_TEXT FOR ANALYSIS_
++++++++++

- Director: Ben Snow
- Writer: David S. Goyer
- Platforms: Oculus Rift, Oculus Rift S, Oculus Quest, Oculus Quest 2, PlayStation VR
- Release: Oculus Quest, Oculus Rift; Episode I: May 21, 2019; Episode II: September 25, 2019; Episode III: November 21, 2019; PSVR; August 24, 2020;

= Vader Immortal: A Star Wars VR Series =

2019 video game series

Vader Immortal: A Star Wars VR Series is a series of three virtual reality adventure games originally released on May 21, September 25, and November 21, 2019, respectively, for the Oculus Quest and Rift systems. A PlayStation VR version was later released on August 24, 2020.

The story, split up into three chapters, follows a Force-sensitive smuggler taken captive by Darth Vader, who requires the smuggler to find an ancient artifact.

==Gameplay==
The game is composed of three chapters, with each one focusing on the usage of different abilities. Each episode includes a dojo which allows players to practice against waves of enemies using a lightsaber and Force powers.

The player follows a linear path through the game, able to use the Force to do various things as necessary to move forward to the next area.

== Synopsis ==
The series, taking place between the events of Revenge of the Sith and Rogue One, follows a Force-sensitive smuggler, a descendant of the famous Lady Corvax, who is taken captive by Darth Vader (Scott Lawrence). Vader requires the smuggler to gain access to the Bright Star, an ancient artifact that once destroyed nearly all life on Mustafar. Aided by his droid ZO-E3 (Maya Rudolph), the Mustafarian loremaster Vylip F'alma (Keith Ferguson), Corvax's husband Black Bishop (David Sobolov), and a Mustafarian priestess (Folake Olowofoyeku), the smuggler goes on a journey through Mustafar, learning lightsaber combat and harnessing his Force powers along the way, before facing off against the cybernetic Imperial admiral Gable Karius (Steve Blum) and Vader himself, who seeks to use the Bright Star to bring back Padmé Amidala (Natalie Portman). (Note: through archive audio)

++++++++++

_AVAILABLE DATA_
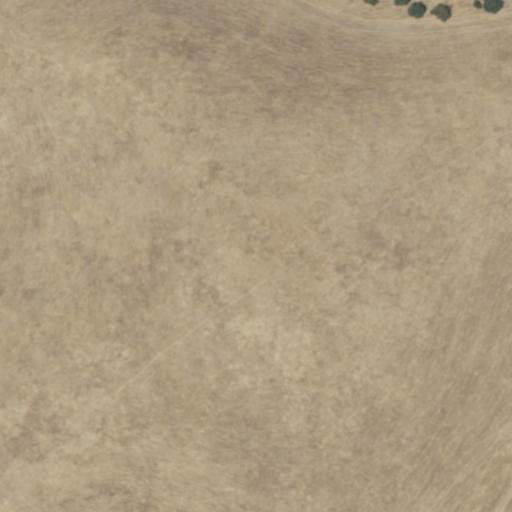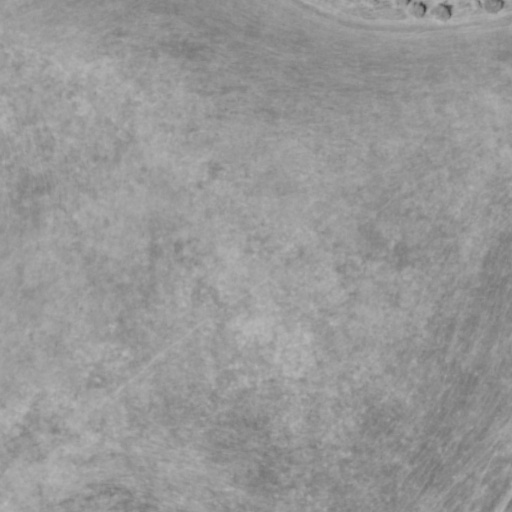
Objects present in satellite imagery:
road: (407, 32)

++++++++++

_YOUR GOAL_
According to the text on Vader Immortal, who voices the droid ZO-E3?

_EXERCISE SOLUTION_
Maya Rudolph voices ZO-E3.